Machala, Ehrenreich and Baraka all have a right to speak and contribute to the marketplace of ideas, regardless of the weightiness of their contributions. Indeed, confrontations with ideas other than our own-even when ill-formed and repulsive-don't only deepen our knowledge and strengthen our community, but they help us define who we are and what we believe by contrasting our values with those which we may find abhorrent. I chose to come to Amherst College knowing that it was a liberal liberal arts college, confident that I would be challenged by my professors and peers. As a result, I have become a stronger thinker, a more skilled writer and-I hope-a better person. I owe my development to the diversity and challenges of Amherst.

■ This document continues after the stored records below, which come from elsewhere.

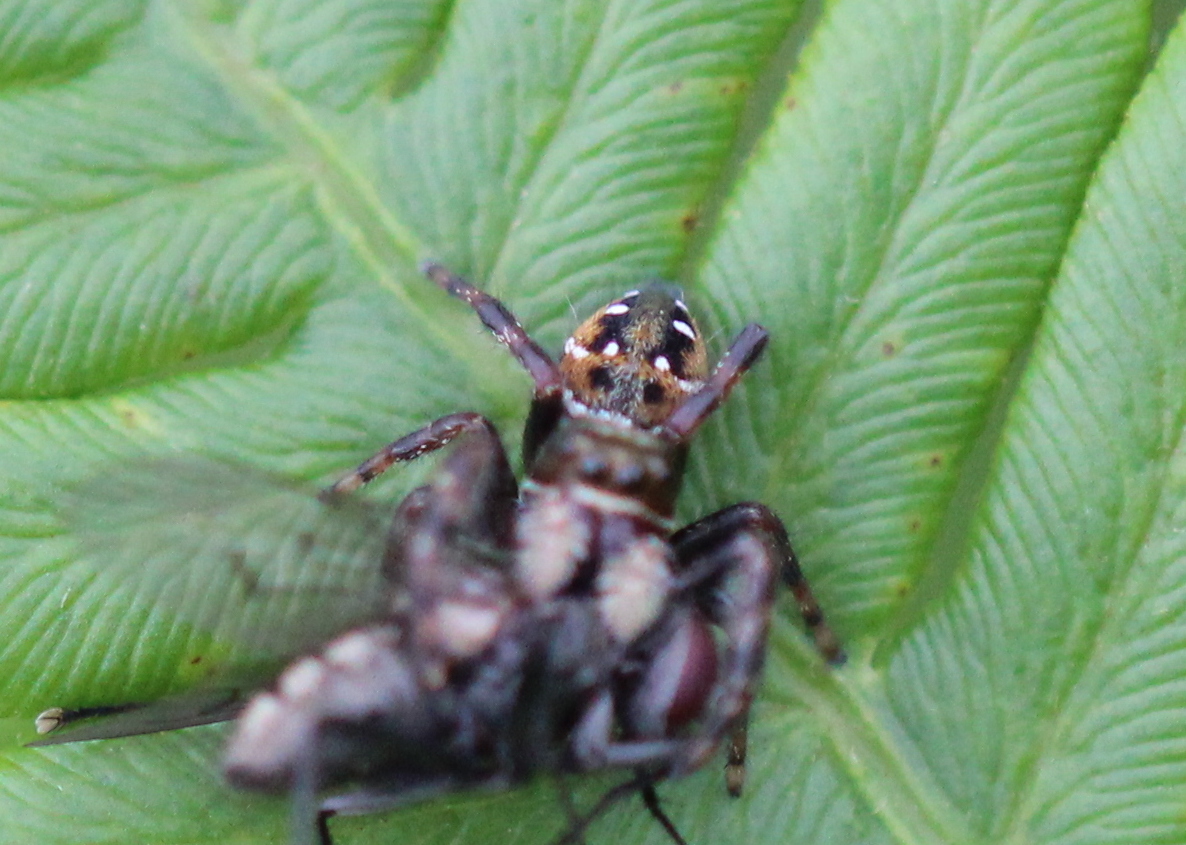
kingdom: Animalia
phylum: Arthropoda
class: Arachnida
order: Araneae
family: Salticidae
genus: Phidippus
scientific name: Phidippus clarus
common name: Brilliant jumping spider
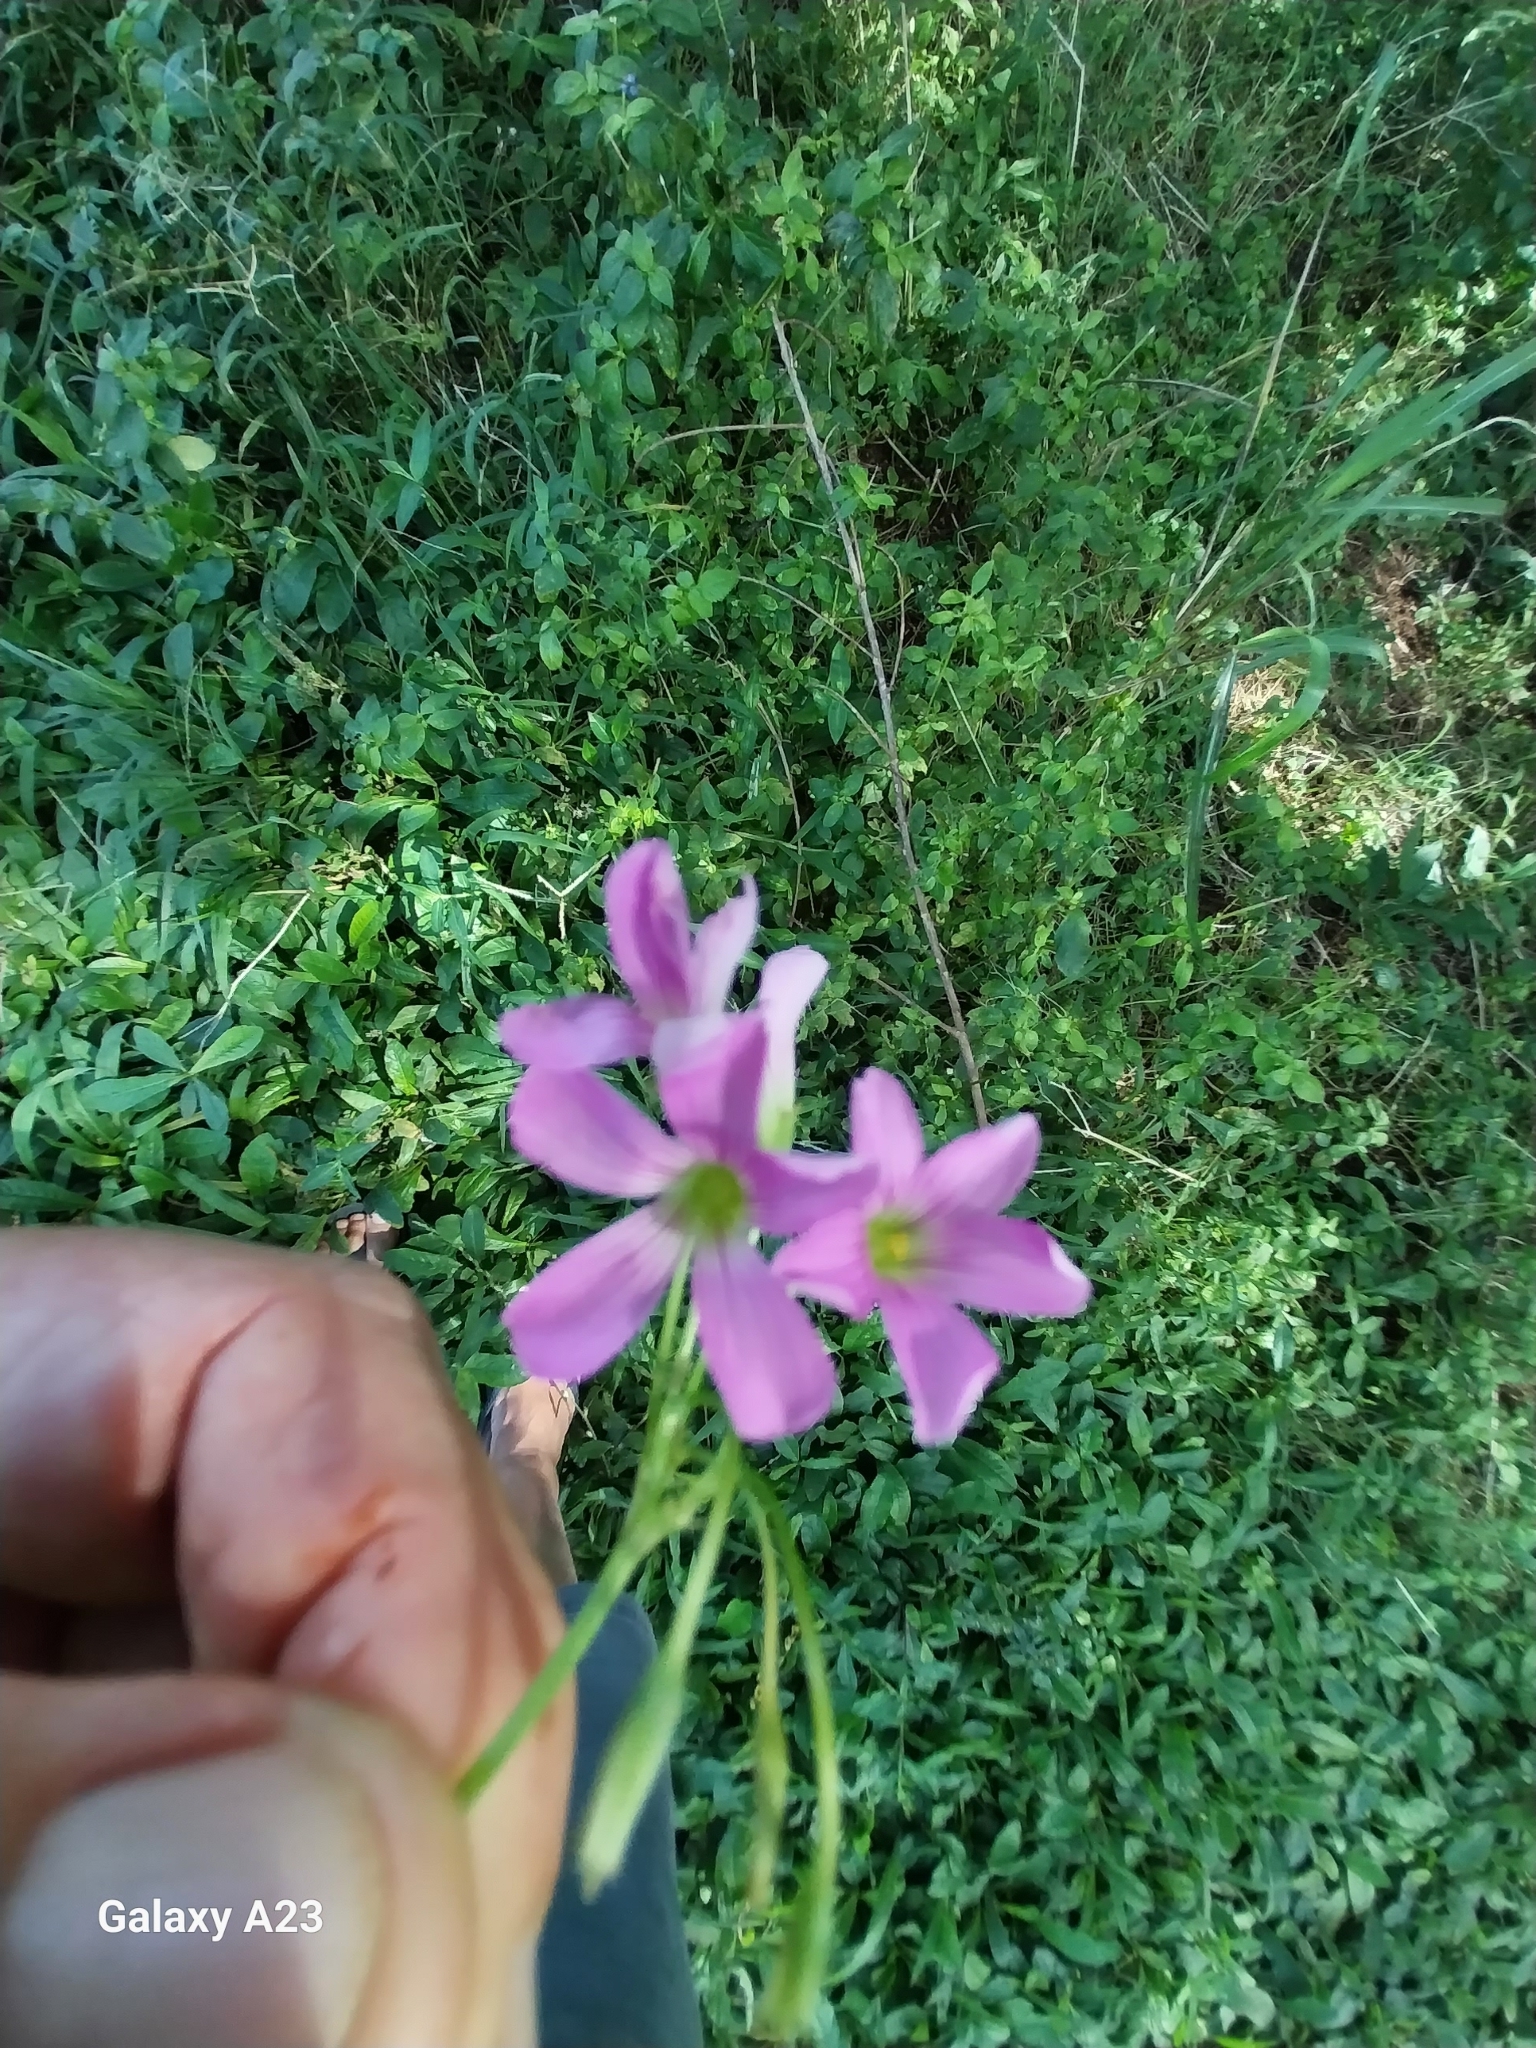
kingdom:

The professors' opposition to Scalia is symptomatic of a much larger issue that threatens the very foundations of the College. In his inauguration speech, President Marx extolled the values of freedom and openness when he asserted, "It is the enlightenment ideal that all can learn and participate. If this society's commitment to that ideal wavers, we must not acquiesce. As our founders intended, we must resist ephemeral trends toward isolation and self-indulgence." Sarat and Kornblith's suggestion that Scalia's very presence on campus is illegitimate demonstrates the inclination toward isolation and self-indulgence that Marx warned against.
However, the real issue isn't about Scalia. Of far greater importance is the impact that the position of Hussain, Sarat et al. may have on hiring. If it is illegitimate for Scalia to be here for 90 minutes, it must be even worse to have someone of Scalia's perspective speaking here day in and day out as a member of the faculty. Again, four out of five LJST professors held to the view that Scalia should not have been on campus, and so we can presume that a Scalia could not be hired by the department.
As an LJST major, I'm concerned about how the law is taught in the face of such one-sidedness. The quality of the legal education here suffers if the faculty refuses to grapple with Scalia's opinions. Eighty percent of the LJST department has expressed that unwillingness, and Sarat went even further last week when he said Justice Scalia lacks "an interesting mind." Although he may represent the Court's right wing, Scalia is a distinguished jurist, not an extremist. Our professors may disagree with him, and we will surely benefit from the discussion borne of those disagreements, but they shouldn't just write the guy off. To do so would violate the principles of the College as articulated a century ago by President George Harris: the principles of freedom and justice, fair play, and democracy. I fear that the 16 signatories of the protest letter have already perpetrated that betrayal, but I fear even more what Amherst will become if we neglect to meet the suggestions of Sarat and Kornblith with fierce opposition.